令和4年度 秋期 システム監査技術者試験 午前Ⅱ 問5
マネジメント/システム監査システム監査チームが監査結果の評価を行ったとき,一部の項目について,調査不足から監査人の意見が分かれた。この場合の監査チームの対応として,最も適切なものはどれか。
出典:令和4年度 秋期 システム監査技術者試験 午前Ⅱ 問5
- ア意見の統一を図るために追加の監査手続を実施する。
- イ監査報告書を提出しない。
- ウ多数決で意見を一つにまとめる。
- エ分かれた意見を監査報告書に列挙する。
正解:ア
解説
システム監査チーム内で調査不足を原因として意見が分かれた場合,まず行うべきことは,追加の監査手続を実施して十分かつ適切な監査証拠を補強し,客観的な事実に基づいて意見の統一を図ることです。監査報告書の提出を見送ったり,証拠に基づかない多数決で結論を決めたり,未解消のまま分かれた意見を並記したりすることは,監査の結論の信頼性を損なうため適切ではありません。
選択肢ごとの解説
- ア正しい。調査不足が原因で意見が分かれた場合は,追加の監査手続を実施して監査証拠を補強し,意見の統一を図ることが最も適切な対応です。

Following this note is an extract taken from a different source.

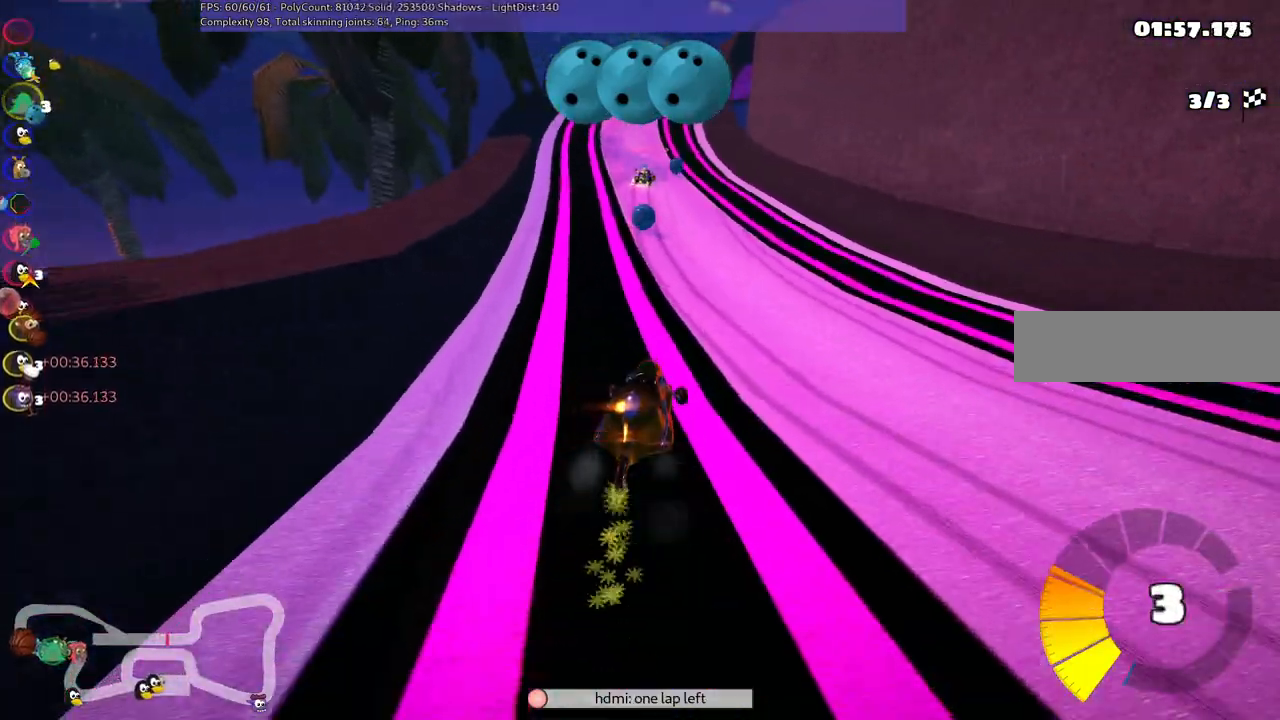
{"keys": ["left", "m", "up"], "events": []}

- イ誤り。監査報告書を提出しないことは,監査の目的を放棄することになり,適切な対応ではありません。
- ウ誤り。証拠が不十分なまま多数決で意見をまとめることは,客観的根拠に基づかない結論となり,監査の信頼性を損ないます。
- エ誤り。調査が不十分なまま分かれた意見をそのまま列挙することは,監査人としての結論を示せておらず,適切な対応とはいえません。